JENNI: Is an improv class something you might do with a friend?

JIM: Yes, absolutely. That’s a great adaptive strategy for someone trying to manage anxiety – if that makes you feel less anxious, bring a friend. And for others, they may feel more anxious with people they know, so taking the class alone might work as well. You know yourself so trust yourself and do what you need to do in order to feel good about what you are doing. This is something we also practice in improvisation: learning to trust our own instincts.

JENNI: I know some people hear ‘improv’ and they think they will be asked to perform in front of others or be funny on the spot. Talk more about how the class works.

JIM:   This is not a performance class. We call it an interactive experience. One of the things I really love about improvisation is that it’s a group effort. You will be working with the group and in front of the group at times, but it really is a collaboration with the people in your class. There is no performance and all of the exercises are geared for fun and success and personal growth. And we do everything within that safety net of ‘non-judgment.’

JENNI: I always tell people that I’ve never had a student fail at improvisation. If you show up and jump in, you will learn and grow and find some piece of magic in the class.

JIM: Agreed. I look forward to jumping in with everyone next week!
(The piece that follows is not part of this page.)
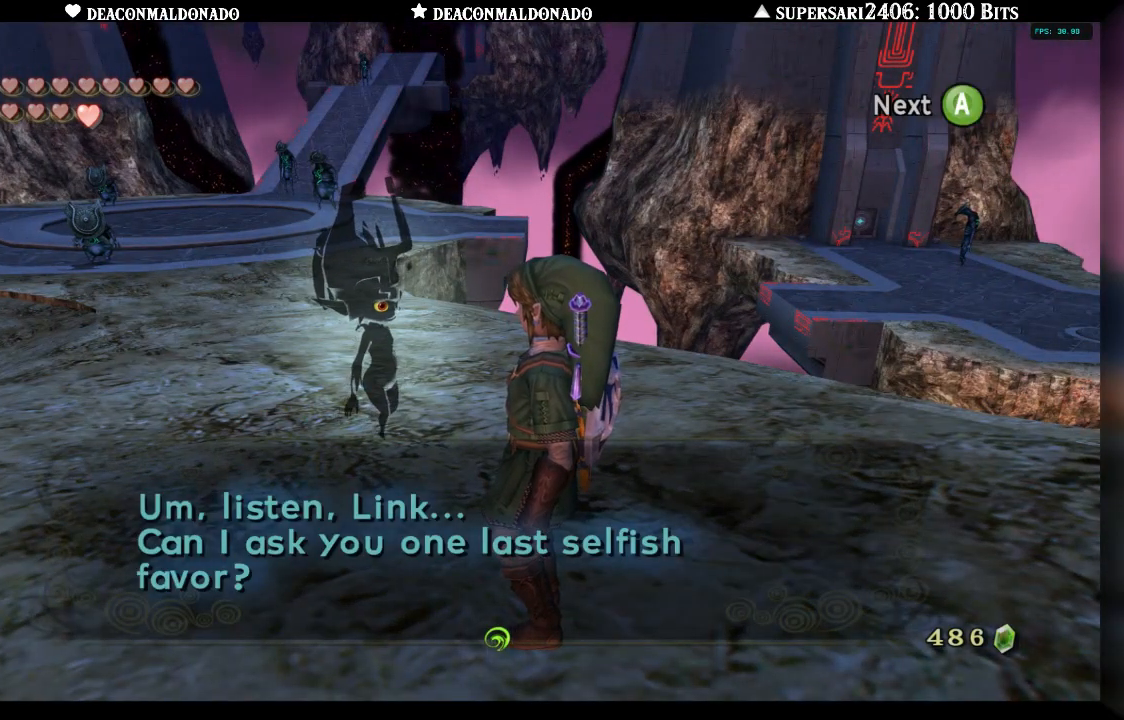
{"buttons": [], "left_stick": "center", "right_stick": "center", "events": [[167, "A", "down"], [267, "A", "up"]]}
People completely new to improv, or anyone who has done some improv and wants to do some deeper personal work, are welcome. Give it a try. Improvisation works!

“Managing Anxiety with Improv Skills,” meets four consecutive Mondays, 7 – 9pm, at the BNW Student Union in downtown Minneapolis, beginning next Monday, April 24. You can register HERE!

JIM ROBINSON has over 30 years of experience as an English and psychology professor and nearly 25 years of experience as a professional improviser, writer, producer, and sketch comedian. He has performed with the Brave New Workshop in Minneapolis; with the Disney Cruise Line onboard the Disney Magic; and in over 30 productions in the Twin Cities. As an instructor he has taught at St. Catherine University: St. Thomas University; the Guthrie Theater in Minneapolis; and as an English/Improv instructor in Myanmar, India, and Nepal. He is currently combining his dual career with a course called Improvisation and Mental Health and an original musical (with Dennis Curley) called Psych 101. Jim has been an improvisation instructor at the BNW Student Union since 1997 and hails from Riverside, California.